Да, ни «каблука» абаевского и «пальцев ног» под ним, ни «подсаженных в камеру наркоманов», ни приговора официального как будто бы нет. А совесть зажатая? А невозможность бороться со злом, помочь людям честным – это как, по-вашему? Писатель – если он, конечно, писатель – не ради денег ведь пишет.

И Семенов не оттого жертвой стал, что его официально приговорили. «Неофициальное»‑то иной раз и похлестче бывает.

Теперь у нас, конечно, другое время, из печати выходят вещи, о которых тогда было страшно подумать. А все же: почему бы и тогда не попробовать? Использовались ли те возможности, какие всегда есть?

С грустью вспоминаю всем известный пример: Александр Трифонович Твардовский. Ведь трудно даже сказать, какая из его ипостасей оставила больший след в памяти современников – писательская или редакторская. Конечно, как автор «Василия Теркина» он завоевал мировое имя, но как главный редактор журнала «Новый мир» он сыграл роль не меньшую в истории отечественной культуры – этот журнал в 60‑х годах был истинным маяком, хранителем лучших традиций, защитником всего живого в советской литературе. А разве один Александр Трифонович обладал такими возможностями? Наверняка и многие другие могли бы, но…

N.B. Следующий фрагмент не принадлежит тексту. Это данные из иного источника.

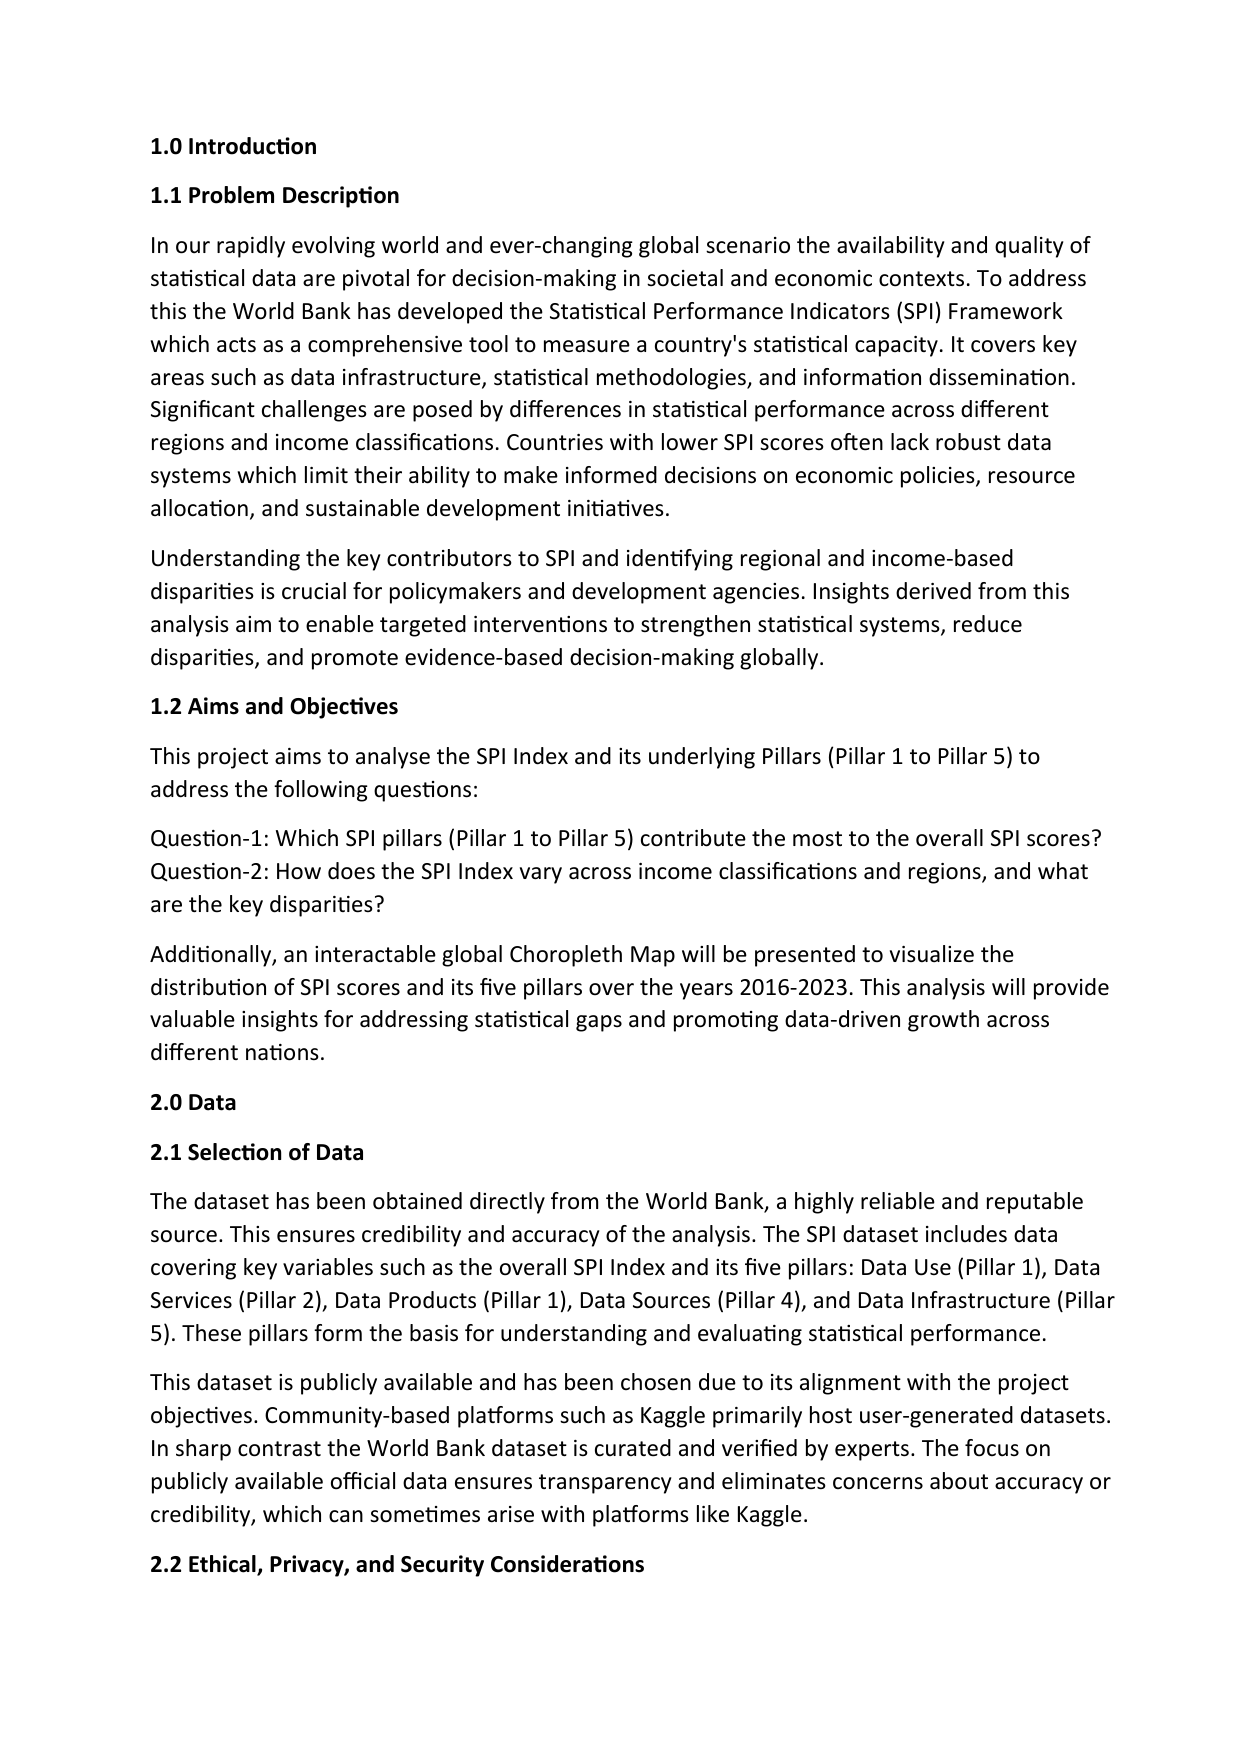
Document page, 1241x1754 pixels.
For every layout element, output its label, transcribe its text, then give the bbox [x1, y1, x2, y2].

text 2.0 Data [150, 1086, 1122, 1117]
text Question-1: Which SPI pillars (Pillar 1 to Pillar 5) contribute the most to the overall SPI scores? [150, 822, 1122, 853]
text The dataset has been obtained directly from the World Bank, a highly reliable and reputable source. This ensures credibility and accuracy of the analysis. The SPI dataset includes data covering key variables such as the overall SPI Index and its five pillars: Data Use (Pillar 1), Data Services (Pillar 2), Data Products (Pillar 1), Data Sources (Pillar 4), and Data Infrastructure (Pillar 5). These pillars form the basis for understanding and evaluating statistical performance. [150, 1185, 1122, 1347]
text Understanding the key contributors to SPI and identifying regional and income-based disparities is crucial for policymakers and development agencies. Insights derived from this analysis aim to enable targeted interventions to strengthen statistical systems, reduce disparities, and promote evidence-based decision-making globally. [150, 542, 1122, 671]
text In our rapidly evolving world and ever-changing global scenario the availability and quality of statistical data are pivotal for decision-making in societal and economic contexts. To address this the World Bank has developed the Statistical Performance Indicators (SPI) Framework which acts as a comprehensive tool to measure a country's statistical capacity. It covers key areas such as data infrastructure, statistical methodologies, and information dissemination. Significant challenges are posed by differences in statistical performance across different regions and income classifications. Countries with lower SPI scores often lack robust data systems which limit their ability to make informed decisions on economic policies, resource allocation, and sustainable development initiatives. [150, 229, 1122, 523]
text Question-2: How does the SPI Index vary across income classifications and regions, and what are the key disparities? [150, 855, 1122, 919]
text 2.1 Selection of Data [150, 1136, 1122, 1166]
text This project aims to analyse the SPI Index and its underlying Pillars (Pillar 1 to Pillar 5) to address the following questions: [150, 740, 1122, 803]
text 1.1 Problem Description [150, 179, 1122, 210]
text Additionally, an interactable global Choropleth Map will be presented to visualize the distribution of SPI scores and its five pillars over the years 2016-2023. This analysis will provide valuable insights for addressing statistical gaps and promoting data-driven growth across different nations. [150, 938, 1122, 1067]
text 2.2 Ethical, Privacy, and Security Considerations [150, 1548, 1122, 1578]
text This dataset is publicly available and has been chosen due to its alignment with the project objectives. Community-based platforms such as Kaggle primarily host user-generated datasets. In sharp contrast the World Bank dataset is curated and verified by experts. The focus on publicly available official data ensures transparency and eliminates concerns about accuracy or credibility, which can sometimes arise with platforms like Kaggle. [150, 1367, 1122, 1529]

В одном из романов умнейшего нашего писателя-фантаста Ивана Ефремова есть такие строчки: «Там, где люди сказали себе: «Ничего нельзя сделать», – знайте, что Стрела поразит все лучшее в их жизни». Имеется в виду образ «Стрелы Аримана», этакого направленного зла… Всегда можно что-то сделать! И не в таких условиях люди делали что-то – делали и чувствовали себя людьми, а не «тварями дрожащими», цепляющимися за иллюзию материального благополучия, социальной комфортности и подобную мишуру, в лучшем случае сохраняющую тело, но искушающую, мертвящую мозг и душу. Наша-то родная история дала столько примеров!

Много чего есть сказать по этому поводу, но не буду. У каждого наверняка много. И не в частностях тут, конечно же, дело.

Конечно, мы верили. Конечно, надеялись. Но надеяться и верить становилось все труднее.

…догнали

А тут пришли мрачные вести из Туркмении. Каспарова арестовали. Его жена умоляла Беднорца заключить с ней договор на защиту.

Как я и подозревал, Каспаров был смертельно испуган, и, вместо того, чтобы принять разумные меры и подключить нас с Беднорцем, он впал в панику и стал скрываться. Разумеется, его нашли.

Суд назначили на апрель.

Беднорц поехал в Мары и тщательно ознакомился с обстоятельствами нового дела. Никакого сомнения не осталось, что это – продолжение дела Клименкина.

Дело об автобусной аварии нашумело на всю Туркмению. Еще бы: погибло четыре школьника, больше десяти ранено! Шофера осудили на 12 лет. Этот срок поглотил и 3 года, присужденные ему за дачу взятки в размере 200 рублей.

История же со взяткой такова. Шофер, молодой парень 23 лет – назовем его, допустим, Ахмедовым – попросил своего знакомого, некоего Гельдыева, достать ему права водителя второго класса, так как он имел только третий. Гельдыев обратился к некоему Кирюшину, который знал Каспарова, преподававшего на курсах шоферов. Кирюшин сказал: «Тащи двести рублей».